Analyzing crowd-sourced reviews about local businesses - YELP dataset
Technical Paper - https://drive.google.com/open?id=0BzHtvANDgsA9MzdjTFNIRzFScms
PART I - Predicting a star rating for businesses based on the category, check-ins and review count. The goal here was to classify stars (1 stars, 1.5 stars, 2 stars, 2.5 stars, 3 stars, 3.5 stars, 4 stars, 4.5 stars) such that a decision tree can be formed that will be able to predict which star rating a business is likely to get considering the category, number of checkins and review_count received by users.
PART II - Predicting the number of fans for particular user based on number of votes for each vote type, number of reviews written by user and star rating received by a user. The goal here was to classify the users such that a decision tree can be formed that will be able to predict whether a particular user will have high or low number of fans. To reduce the cost of the decision making process, it was necessary to create a decision tree with lesser number of nodes which is able to predict accurate decisions. This was achieved by classifying the data using less number of attributes.
During the cleaning phase for PART I, for our BUSINESS dataset we did the binning for business categories as initial dataset had over 400 different categories. It was difficult to deal with 400 categories and we knew these can be logically grouped based on the services that they have to offer. Then, we successfully binned it into 5 broad categories Food, Shopping & Entertainment, Services, Health & Fitness and Miscellaneous. We wrote a JAVA program to convert BUSINESS and CHECKINS JSON dataset into a customized CSV file with required fields and binned value for category field. During this cleaning, we were able to remove 10 attributes from BUSINESS data set and merged number of check-ins by a particular business from CHECKINS dataset into final csv file.
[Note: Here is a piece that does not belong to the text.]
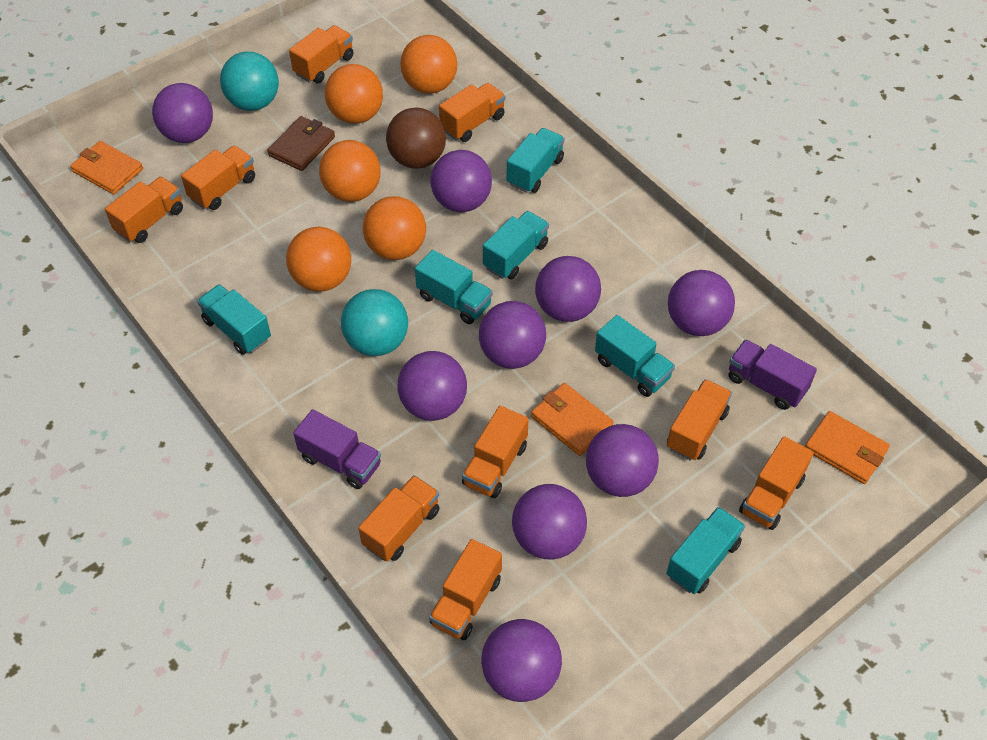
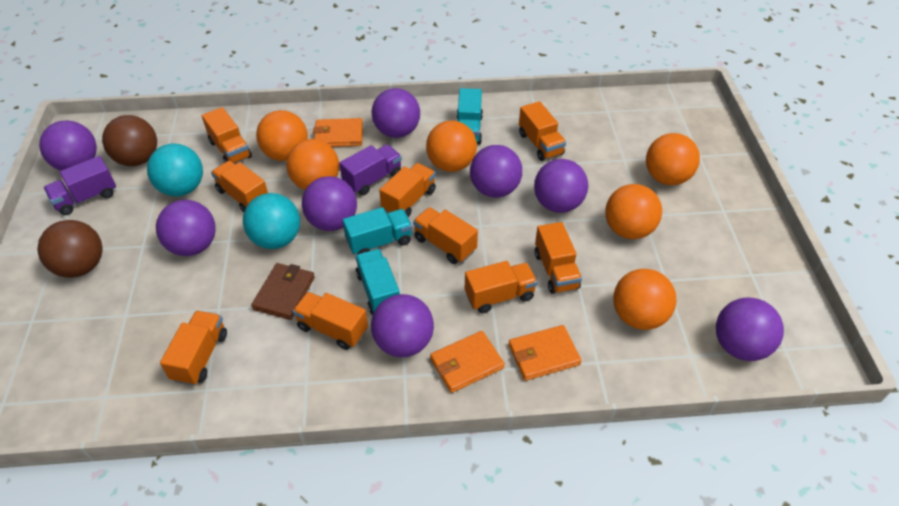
brown ball: 1 -> 2
orange ball: 5 -> 6
purple ball: 9 -> 8
turquoise truck: 6 -> 3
During the cleaning phase for PART II, for our USER dataset we did the binning for ‘fans’ attribute. The fans attribute specifies number of fans a particular user has. As the value is continuous, it couldn’t be used for classification effectively. Binning was performed on the ‘fans’ attribute to divide the users into two groups, such as, users with less number of fans and users with high number of fans based on the threshold value. In order to classify the data more precisely, a new attributes ‘fun’ and ‘useful’ were created using the values from ‘votes’ and ‘review_count’ attribute. Number of votes indicate reliability of user whereas review count indicates the activeness of a particular user. This collectively determines the user’s usefulness. We wrote a JAVA program to convert USER JSON dataset into a customized CSV file with required fields. During this cleaning, we were able to remove 4 attributes from USER dataset which were not contributing towards the classification or impacting our final model e.g. friends (the other user_ids which are friends with this user), compliments (cute, funny, plain, writer, note, cool), elite (number of years since the user has been a highly values customer). As the number of instances for USER dataset were over 550000, we have considered only 50000 instances for showcasing classification with available tools.